Apparently, though unproven, at 23:18 on Wednesday 17 November 2010, Grant 
Edwards did opine thusly:

> > No, but they generally set the USE defaults to give the same settings
> > as running ./configure with none. In other words, they are following
> > the upstream defaults.
> 
> We seem to be going around in circles. :)
> 
> The merits of using HAL for Xorg config aside, I am still curious
> about where the "default" configuration for a package comes from.  Is
> there a written policy somewhere that tells devs how to set the
> default USE flags?

All the clues are in

http://devmanual.gentoo.org/index.html

but it requires a gigantic dose of brain smarts and think-for-yourself. 
Developers of any sort have to be in the upper-IQ range of humanity (otherwise 
they couldn't develop shit) so this is a fairly safe assumption.

You will notice that the tree contains relatively few Gentoo-maintained patch 
files (compared to say Ubuntu and Red Hat). Gentoo prefers to get patches from 
upstream or some other distro. The manual is full of references to get patches 
and bugs registered and fixed upstream instead of in the tree.
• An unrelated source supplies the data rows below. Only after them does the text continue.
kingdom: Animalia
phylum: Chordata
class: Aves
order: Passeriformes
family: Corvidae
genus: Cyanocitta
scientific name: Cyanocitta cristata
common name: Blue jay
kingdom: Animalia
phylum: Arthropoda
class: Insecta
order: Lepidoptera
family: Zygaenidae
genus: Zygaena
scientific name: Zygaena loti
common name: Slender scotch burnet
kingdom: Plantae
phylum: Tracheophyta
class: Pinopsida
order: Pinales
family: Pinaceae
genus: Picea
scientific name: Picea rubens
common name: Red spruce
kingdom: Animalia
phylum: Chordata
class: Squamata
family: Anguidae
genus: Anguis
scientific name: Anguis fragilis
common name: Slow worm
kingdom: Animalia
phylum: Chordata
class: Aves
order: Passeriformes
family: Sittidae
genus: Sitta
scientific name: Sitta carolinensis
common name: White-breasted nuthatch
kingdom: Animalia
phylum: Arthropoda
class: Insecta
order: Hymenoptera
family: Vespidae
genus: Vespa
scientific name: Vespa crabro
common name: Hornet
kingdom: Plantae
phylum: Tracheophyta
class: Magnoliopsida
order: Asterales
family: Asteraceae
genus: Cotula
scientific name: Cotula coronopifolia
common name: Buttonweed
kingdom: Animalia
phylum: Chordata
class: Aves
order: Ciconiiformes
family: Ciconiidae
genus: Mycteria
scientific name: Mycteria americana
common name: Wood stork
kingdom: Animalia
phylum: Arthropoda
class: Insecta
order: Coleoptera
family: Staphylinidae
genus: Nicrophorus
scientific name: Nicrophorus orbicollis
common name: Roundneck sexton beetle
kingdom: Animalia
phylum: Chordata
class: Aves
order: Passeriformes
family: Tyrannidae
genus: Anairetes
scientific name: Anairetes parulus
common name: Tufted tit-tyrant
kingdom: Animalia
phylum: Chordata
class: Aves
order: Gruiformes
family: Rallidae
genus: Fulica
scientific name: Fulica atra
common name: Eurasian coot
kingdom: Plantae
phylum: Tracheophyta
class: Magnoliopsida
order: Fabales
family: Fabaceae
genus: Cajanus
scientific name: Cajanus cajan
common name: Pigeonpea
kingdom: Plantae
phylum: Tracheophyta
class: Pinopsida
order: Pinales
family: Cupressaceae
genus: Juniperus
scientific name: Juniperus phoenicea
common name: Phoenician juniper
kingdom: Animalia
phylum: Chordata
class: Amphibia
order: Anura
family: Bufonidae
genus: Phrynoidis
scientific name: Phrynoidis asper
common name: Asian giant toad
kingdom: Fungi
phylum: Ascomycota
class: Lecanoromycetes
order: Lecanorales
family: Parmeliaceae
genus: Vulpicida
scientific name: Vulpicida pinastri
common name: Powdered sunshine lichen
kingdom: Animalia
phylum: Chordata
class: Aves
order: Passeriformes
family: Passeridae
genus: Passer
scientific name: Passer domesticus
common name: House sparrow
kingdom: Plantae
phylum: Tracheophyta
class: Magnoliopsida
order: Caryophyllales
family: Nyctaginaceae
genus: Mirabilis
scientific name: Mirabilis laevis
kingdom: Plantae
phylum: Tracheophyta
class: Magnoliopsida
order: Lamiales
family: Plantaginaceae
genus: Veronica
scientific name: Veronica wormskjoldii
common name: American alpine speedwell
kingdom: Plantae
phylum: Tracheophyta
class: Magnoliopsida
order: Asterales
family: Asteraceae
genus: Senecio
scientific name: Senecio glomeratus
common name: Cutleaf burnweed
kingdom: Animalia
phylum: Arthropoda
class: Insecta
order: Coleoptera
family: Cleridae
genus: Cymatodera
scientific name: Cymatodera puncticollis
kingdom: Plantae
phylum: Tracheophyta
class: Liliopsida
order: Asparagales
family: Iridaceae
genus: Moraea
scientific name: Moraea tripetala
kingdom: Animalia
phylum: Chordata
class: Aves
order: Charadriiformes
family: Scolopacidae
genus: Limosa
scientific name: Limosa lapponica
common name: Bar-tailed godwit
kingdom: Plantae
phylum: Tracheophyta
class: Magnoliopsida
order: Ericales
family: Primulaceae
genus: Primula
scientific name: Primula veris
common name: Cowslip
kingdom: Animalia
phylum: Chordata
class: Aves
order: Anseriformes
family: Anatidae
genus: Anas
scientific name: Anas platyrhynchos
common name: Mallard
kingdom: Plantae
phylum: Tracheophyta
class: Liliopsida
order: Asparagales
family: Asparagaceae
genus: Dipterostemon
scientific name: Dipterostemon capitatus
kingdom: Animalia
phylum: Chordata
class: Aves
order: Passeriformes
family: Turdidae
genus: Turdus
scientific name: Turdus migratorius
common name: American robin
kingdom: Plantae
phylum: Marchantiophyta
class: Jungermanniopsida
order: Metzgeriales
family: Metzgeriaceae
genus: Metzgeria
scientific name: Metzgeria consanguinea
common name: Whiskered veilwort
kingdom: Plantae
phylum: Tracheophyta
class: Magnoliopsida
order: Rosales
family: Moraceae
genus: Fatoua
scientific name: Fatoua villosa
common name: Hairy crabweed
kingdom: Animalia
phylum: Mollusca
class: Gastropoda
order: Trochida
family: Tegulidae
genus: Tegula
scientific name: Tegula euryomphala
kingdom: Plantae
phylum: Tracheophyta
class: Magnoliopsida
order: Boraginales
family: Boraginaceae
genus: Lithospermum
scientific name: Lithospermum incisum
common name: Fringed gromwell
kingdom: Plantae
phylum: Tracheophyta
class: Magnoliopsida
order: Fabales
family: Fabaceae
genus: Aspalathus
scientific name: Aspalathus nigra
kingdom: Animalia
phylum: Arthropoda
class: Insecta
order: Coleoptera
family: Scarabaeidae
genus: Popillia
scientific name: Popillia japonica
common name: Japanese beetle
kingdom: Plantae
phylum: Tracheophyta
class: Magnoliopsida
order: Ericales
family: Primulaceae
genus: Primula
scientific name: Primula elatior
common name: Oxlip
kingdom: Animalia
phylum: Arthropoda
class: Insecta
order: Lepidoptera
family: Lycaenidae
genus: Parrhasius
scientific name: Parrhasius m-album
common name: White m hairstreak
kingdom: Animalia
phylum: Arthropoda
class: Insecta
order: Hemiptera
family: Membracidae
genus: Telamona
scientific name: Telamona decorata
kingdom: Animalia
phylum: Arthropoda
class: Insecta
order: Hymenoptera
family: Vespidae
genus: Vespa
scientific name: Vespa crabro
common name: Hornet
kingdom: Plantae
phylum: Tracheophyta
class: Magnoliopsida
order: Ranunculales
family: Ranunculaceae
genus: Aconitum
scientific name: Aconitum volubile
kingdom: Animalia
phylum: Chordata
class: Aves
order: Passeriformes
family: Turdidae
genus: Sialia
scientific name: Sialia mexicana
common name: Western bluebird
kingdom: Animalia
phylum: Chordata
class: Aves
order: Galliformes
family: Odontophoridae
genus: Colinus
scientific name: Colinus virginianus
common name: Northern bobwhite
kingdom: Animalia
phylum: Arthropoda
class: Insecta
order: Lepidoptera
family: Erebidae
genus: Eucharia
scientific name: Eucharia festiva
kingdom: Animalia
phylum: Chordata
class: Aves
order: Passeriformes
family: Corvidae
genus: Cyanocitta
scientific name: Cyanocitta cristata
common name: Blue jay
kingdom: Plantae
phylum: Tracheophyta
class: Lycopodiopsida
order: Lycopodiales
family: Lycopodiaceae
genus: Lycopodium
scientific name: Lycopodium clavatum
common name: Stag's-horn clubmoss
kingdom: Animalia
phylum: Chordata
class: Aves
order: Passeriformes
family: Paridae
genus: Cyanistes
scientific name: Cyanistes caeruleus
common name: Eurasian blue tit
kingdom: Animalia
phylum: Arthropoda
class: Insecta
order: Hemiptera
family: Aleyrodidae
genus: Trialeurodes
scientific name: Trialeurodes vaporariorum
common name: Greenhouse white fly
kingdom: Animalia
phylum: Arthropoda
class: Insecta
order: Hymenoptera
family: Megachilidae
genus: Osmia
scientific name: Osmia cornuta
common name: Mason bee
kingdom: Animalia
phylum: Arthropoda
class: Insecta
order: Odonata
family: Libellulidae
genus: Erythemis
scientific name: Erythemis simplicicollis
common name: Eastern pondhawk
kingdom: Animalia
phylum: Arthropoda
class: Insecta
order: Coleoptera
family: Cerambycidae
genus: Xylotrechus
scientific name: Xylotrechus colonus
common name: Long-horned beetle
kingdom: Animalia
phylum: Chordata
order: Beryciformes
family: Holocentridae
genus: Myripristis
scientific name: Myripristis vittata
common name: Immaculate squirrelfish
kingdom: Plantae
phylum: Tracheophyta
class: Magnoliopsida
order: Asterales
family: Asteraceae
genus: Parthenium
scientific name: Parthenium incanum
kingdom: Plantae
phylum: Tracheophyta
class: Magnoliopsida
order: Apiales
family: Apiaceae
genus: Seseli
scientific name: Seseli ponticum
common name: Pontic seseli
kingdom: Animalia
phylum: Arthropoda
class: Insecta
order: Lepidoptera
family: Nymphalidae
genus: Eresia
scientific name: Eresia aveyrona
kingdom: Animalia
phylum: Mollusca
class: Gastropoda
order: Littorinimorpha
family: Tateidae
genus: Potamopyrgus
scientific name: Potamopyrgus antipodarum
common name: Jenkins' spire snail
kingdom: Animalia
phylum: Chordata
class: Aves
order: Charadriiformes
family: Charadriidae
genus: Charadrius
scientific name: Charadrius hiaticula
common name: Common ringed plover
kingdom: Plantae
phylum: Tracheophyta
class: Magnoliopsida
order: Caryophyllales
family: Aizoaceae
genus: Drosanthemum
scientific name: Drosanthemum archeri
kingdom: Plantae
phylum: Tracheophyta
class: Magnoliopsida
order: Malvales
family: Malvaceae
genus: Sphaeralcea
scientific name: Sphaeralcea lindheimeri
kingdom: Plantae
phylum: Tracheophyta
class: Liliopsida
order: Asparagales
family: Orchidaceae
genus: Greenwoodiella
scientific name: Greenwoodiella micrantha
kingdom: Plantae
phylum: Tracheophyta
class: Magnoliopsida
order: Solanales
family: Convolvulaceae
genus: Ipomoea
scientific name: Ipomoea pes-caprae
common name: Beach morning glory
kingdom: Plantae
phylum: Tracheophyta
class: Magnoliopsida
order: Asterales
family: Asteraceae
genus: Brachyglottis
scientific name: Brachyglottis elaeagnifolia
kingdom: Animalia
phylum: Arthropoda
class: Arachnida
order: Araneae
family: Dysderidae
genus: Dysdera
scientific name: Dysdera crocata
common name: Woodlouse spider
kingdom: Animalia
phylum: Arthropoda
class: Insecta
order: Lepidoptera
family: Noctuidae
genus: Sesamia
Now, the only sane way this could work in a sane ecosystem is to track 
upstream as close as possible while not breaking things. An ebuild maintainer 
sets the USE flags in whatever suitable way {,s}he feels like to make that 
come about. The entire spirit in which the manual is written communicates that 
concept strongly.

Very little of this is documented in an idiot-tree do-this-now-do-that fashion 
because:

a. our devs are not idiots.
b. our devs are assumed to have smarts upstairs.
c. our devs are assumed to only pretend to be pedantic geeky gits who nit-pick 
about words, and not to actually *be* like that their entire life 24/7/365/75. 
In other words, they can think with a concept and not need instructions.
d. they do not need a manual to know how to breathe either. Same principle.